For a moment he glanced away.

“Seth. Look.”

He turned back. Breathed. “You’re beautiful.”

He reached toward her. She raised one hand—
wait
—and put a finger to her lips. The flames guttered. Her nerves were about to pour from her body.

Tell him.

The small voice inside her head grew sharp teeth and a demanding tone. It grew a frown and tough little feet and began to kick at her.

“I was pregnant.”

His eyes widened.

“I was going to tell you. I was going crazy. Sick and thrilled and scared to death. I was going to tell you that night.”

His lips parted. He didn’t move. “You lost…”

“They say I probably won’t have kids now.”

He squeezed his eyes shut.

They stood in the dim flicker of the candlelight. Two years hovered between them.

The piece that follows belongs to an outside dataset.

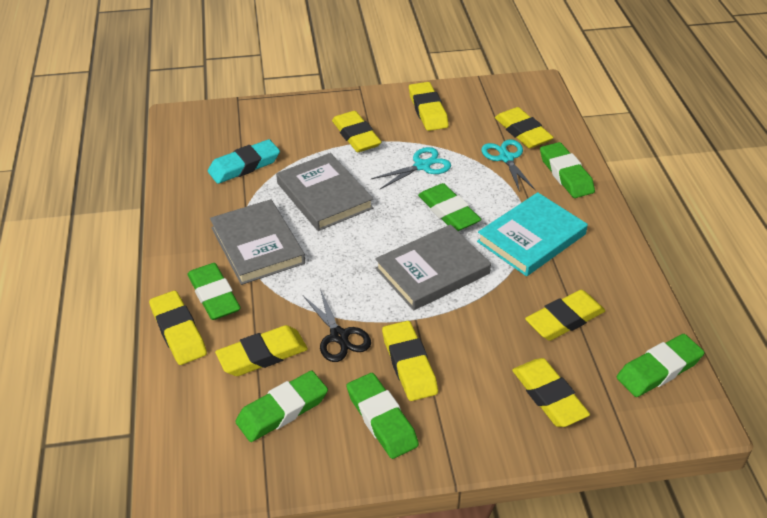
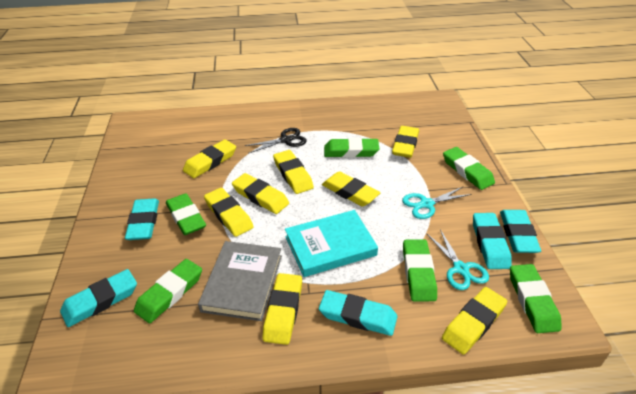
grey book: [210,199,305,285] [276,153,374,231] [375,224,491,311] = 3 -> [198,241,282,321] = 1
turquoise eraser: [208,139,280,184] = 1 -> [60,269,137,327] [125,198,159,240] [319,290,397,336] [473,213,512,269] [500,210,541,253] = 5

Then he stepped toward her and held her.

“I gotcha,” he said.

They fell together onto the bed.

44

T
he morning air felt cool. Outside the cabin hung a pearly sky. It had poured overnight, and mist seemed to fizz from the ground outside. It clung to the live oaks and gave the park an eerie feel.

Seth said, “Do you always chow down like this at breakfast?”

He was sitting across the table from her, wearing a green flannel shirt with the sleeves rolled up, leaning on his elbows.

She drank her coffee. “You’re asking, when I’m satisfied.”

His mouth lifted into a half smile of confident amusement. Other men had to practice that look in front of a mirror. He said, “You don’t smoke, so I need some way to judge.”